** Assigned task **
Copy all lines below exactly as written. Leave pictures out.
====== Record extracts
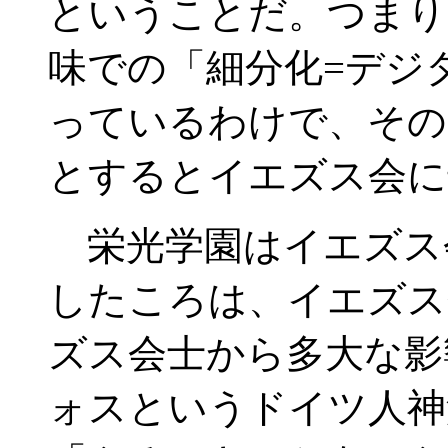
ということだ。つまり
味での「細分化=デジ
っているわけで、その
とするとイエズス会に
栄光学園はイエズス
したころは、イエズス
ズス会士から多大な影
ォスというドイツ人神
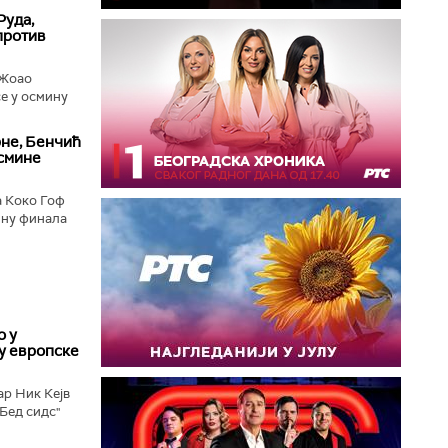
Руда,
против
 Жоао
е у осмину
рне, Бенчић
осмине
а Коко Гоф
ину финала
о у
у европске
ар Ник Кејв
„Бед сидс"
============
** Written solution **
ということだ。つまり
味での「細分化=デジ
っているわけで、その
とするとイエズス会に
栄光学園はイエズス
したころは、イエズス
ズス会士から多大な影
ォスというドイツ人神
Руда,
против
 Жоао
е у осмину
рне, Бенчић
осмине
а Коко Гоф
ину финала
о у
у европске
ар Ник Кејв
„Бед сидс"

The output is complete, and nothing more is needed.